Records contained in a dataset
****************
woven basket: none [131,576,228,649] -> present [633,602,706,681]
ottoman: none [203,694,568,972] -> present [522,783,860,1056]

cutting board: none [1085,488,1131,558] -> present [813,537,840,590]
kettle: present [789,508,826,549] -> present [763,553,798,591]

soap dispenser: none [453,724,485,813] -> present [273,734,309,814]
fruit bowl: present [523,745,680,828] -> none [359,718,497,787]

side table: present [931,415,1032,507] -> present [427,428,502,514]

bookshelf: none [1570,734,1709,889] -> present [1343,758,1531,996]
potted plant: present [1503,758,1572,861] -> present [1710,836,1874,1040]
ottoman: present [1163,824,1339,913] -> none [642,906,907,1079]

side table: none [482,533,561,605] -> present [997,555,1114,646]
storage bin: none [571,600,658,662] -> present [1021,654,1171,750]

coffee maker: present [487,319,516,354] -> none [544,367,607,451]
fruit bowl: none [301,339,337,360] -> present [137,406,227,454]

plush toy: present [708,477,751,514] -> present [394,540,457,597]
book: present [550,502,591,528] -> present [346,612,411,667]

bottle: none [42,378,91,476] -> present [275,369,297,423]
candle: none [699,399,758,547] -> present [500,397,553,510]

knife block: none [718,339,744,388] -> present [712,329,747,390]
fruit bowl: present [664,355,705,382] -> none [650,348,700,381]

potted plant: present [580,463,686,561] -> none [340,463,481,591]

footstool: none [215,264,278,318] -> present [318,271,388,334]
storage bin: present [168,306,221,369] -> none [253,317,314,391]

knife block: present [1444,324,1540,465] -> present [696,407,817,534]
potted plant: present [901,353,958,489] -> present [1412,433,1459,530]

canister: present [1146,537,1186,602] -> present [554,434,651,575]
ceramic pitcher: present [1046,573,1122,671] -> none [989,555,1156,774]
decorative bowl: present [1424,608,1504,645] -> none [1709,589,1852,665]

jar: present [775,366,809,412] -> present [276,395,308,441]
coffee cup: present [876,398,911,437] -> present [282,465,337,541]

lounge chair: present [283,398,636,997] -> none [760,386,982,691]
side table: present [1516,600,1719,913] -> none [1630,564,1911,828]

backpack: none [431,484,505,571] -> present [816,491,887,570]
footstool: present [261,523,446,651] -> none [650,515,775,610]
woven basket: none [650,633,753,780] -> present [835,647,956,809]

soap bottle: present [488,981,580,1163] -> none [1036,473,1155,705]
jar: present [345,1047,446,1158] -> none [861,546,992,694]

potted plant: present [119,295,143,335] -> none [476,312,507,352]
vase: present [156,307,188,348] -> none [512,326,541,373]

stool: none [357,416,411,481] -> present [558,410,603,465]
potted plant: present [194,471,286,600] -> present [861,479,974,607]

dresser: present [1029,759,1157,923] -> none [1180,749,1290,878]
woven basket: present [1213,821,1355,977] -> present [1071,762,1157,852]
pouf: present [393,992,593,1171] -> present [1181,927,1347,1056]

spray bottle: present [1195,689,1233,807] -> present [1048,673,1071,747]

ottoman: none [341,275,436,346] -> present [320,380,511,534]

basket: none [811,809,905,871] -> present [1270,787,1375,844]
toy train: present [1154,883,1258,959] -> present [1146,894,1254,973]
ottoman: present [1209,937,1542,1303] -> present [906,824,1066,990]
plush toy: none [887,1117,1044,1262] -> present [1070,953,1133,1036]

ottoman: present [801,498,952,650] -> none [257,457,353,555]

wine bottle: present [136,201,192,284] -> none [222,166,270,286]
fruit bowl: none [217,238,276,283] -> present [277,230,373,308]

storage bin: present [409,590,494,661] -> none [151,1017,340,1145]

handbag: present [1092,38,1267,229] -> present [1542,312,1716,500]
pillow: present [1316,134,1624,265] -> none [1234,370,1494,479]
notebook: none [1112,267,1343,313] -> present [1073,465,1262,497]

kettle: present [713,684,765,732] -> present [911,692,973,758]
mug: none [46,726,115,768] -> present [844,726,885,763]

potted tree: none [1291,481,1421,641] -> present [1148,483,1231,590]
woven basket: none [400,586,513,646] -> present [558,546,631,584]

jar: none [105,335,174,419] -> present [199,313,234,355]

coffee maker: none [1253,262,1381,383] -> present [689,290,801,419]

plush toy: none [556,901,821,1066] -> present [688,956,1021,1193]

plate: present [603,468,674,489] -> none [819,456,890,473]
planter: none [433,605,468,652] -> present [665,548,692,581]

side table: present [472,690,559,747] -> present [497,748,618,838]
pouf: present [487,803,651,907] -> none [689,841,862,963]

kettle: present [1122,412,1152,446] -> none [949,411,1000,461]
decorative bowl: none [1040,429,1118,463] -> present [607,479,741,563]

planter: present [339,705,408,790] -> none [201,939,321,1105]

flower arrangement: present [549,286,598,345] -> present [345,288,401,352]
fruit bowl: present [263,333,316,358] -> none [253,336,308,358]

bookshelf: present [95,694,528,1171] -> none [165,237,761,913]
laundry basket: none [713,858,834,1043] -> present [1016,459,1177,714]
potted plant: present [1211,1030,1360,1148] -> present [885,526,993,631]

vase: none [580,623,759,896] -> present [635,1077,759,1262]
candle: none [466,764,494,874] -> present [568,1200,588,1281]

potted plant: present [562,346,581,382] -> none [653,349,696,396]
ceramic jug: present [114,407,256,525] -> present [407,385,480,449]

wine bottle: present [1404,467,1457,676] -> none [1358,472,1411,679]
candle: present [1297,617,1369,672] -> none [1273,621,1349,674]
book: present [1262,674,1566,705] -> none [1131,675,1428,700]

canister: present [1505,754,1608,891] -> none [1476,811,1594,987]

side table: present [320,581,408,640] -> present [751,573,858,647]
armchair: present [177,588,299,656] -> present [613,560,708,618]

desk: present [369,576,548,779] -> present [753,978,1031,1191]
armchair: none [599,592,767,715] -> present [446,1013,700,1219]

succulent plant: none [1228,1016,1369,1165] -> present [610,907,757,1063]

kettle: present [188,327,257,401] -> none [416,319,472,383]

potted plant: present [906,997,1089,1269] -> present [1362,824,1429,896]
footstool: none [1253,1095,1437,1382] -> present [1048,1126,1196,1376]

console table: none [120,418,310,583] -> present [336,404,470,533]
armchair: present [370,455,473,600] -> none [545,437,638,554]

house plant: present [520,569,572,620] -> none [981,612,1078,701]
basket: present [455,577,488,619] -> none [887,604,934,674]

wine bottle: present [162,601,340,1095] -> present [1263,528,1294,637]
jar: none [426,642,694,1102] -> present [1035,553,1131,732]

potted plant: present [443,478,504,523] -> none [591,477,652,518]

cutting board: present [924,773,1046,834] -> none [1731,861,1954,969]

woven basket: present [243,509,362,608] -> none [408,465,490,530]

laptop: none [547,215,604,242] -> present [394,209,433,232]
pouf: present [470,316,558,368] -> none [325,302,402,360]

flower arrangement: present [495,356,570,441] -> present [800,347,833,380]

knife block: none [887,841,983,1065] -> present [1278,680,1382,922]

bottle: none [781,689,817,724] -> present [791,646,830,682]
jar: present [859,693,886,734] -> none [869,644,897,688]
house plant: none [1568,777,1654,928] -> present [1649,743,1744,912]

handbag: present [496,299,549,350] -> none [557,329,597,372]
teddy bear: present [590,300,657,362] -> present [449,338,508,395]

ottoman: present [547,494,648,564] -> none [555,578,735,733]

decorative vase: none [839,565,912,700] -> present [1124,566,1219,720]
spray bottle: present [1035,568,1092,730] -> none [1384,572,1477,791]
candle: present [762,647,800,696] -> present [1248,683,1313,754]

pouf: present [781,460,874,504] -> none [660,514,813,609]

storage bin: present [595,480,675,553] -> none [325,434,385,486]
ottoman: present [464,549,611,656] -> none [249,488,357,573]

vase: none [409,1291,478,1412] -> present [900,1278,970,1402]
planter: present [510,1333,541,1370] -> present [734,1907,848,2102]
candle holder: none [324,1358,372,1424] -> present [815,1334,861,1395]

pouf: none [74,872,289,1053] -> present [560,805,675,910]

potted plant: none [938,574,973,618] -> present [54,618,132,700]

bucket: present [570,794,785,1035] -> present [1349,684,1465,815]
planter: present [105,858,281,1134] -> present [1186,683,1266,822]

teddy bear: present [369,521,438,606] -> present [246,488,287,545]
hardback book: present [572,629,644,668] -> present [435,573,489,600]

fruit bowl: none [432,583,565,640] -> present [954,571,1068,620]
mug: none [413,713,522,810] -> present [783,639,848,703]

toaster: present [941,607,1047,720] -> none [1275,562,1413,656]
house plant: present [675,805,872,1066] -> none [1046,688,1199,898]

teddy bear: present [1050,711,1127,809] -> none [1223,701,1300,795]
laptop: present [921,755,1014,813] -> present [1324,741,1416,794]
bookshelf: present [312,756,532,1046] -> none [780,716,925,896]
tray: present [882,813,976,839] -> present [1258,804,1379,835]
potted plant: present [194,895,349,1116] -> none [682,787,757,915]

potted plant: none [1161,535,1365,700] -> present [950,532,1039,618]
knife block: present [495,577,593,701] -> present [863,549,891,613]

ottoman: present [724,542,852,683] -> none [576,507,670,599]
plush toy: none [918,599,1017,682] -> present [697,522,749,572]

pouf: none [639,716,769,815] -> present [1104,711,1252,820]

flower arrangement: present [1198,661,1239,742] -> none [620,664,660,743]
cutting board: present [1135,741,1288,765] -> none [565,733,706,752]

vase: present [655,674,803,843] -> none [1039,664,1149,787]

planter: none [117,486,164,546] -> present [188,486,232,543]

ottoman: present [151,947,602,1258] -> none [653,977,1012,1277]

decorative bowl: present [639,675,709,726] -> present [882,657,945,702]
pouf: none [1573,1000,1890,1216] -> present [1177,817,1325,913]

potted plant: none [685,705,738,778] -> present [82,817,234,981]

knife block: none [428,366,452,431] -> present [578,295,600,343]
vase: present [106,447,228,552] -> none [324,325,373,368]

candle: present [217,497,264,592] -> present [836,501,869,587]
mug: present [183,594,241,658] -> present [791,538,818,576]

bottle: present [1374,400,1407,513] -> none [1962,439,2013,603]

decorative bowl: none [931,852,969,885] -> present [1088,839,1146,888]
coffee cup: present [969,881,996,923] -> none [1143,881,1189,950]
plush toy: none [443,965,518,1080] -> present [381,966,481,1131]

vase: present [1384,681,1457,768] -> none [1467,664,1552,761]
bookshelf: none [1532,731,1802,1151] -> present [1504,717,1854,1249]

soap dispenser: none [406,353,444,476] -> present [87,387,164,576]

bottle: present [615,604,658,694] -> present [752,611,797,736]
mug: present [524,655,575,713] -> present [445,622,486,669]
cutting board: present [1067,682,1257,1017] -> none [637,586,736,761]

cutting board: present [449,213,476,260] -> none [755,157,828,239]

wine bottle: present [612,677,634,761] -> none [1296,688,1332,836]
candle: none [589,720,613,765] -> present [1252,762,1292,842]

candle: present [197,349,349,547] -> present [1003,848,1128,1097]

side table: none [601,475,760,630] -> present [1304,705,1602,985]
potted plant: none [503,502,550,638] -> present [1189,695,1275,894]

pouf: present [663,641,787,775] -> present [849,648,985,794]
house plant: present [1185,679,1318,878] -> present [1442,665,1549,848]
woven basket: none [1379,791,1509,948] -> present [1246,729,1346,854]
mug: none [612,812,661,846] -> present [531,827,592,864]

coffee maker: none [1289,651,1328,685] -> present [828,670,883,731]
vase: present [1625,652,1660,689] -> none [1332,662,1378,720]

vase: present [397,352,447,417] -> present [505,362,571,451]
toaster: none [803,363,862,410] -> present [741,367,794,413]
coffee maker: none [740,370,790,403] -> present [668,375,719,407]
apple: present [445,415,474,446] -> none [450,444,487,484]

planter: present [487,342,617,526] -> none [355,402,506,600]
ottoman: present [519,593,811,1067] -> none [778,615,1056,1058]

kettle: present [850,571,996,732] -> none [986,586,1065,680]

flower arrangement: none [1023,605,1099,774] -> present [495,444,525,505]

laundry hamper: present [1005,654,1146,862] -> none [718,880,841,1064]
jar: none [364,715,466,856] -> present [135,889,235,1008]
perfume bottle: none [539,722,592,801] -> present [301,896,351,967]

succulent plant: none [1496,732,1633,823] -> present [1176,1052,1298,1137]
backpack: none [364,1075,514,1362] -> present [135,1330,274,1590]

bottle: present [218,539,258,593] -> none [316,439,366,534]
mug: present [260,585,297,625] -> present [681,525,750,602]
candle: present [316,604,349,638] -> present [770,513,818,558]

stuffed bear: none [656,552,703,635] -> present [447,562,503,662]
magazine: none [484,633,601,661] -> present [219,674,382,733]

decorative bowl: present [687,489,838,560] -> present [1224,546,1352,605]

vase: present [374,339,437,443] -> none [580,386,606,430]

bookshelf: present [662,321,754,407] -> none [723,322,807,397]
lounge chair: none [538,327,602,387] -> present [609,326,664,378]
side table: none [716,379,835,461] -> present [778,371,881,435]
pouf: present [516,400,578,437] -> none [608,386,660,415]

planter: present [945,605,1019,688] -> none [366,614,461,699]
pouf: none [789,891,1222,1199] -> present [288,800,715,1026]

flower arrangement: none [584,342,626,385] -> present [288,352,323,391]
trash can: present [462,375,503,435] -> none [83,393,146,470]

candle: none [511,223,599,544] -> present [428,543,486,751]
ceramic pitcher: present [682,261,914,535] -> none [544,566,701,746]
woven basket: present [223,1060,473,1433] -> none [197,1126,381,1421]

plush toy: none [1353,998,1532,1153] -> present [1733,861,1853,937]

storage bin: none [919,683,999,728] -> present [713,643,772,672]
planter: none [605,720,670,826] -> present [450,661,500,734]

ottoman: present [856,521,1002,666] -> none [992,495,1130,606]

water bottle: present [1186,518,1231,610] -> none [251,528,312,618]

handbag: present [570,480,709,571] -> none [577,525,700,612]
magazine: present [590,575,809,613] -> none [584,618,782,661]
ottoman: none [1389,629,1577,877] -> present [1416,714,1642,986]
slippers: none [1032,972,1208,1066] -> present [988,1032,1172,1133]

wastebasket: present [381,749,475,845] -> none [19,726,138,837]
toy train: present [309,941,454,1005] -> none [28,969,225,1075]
****************
• Problem to solve: Taking the entries above, print exactly the lines starting at the line with "planter: present [945,605,1019,688]" and ending at the line with "trash can: present", both included.

• The completed task:
planter: present [945,605,1019,688] -> none [366,614,461,699]
pouf: none [789,891,1222,1199] -> present [288,800,715,1026]

flower arrangement: none [584,342,626,385] -> present [288,352,323,391]
trash can: present [462,375,503,435] -> none [83,393,146,470]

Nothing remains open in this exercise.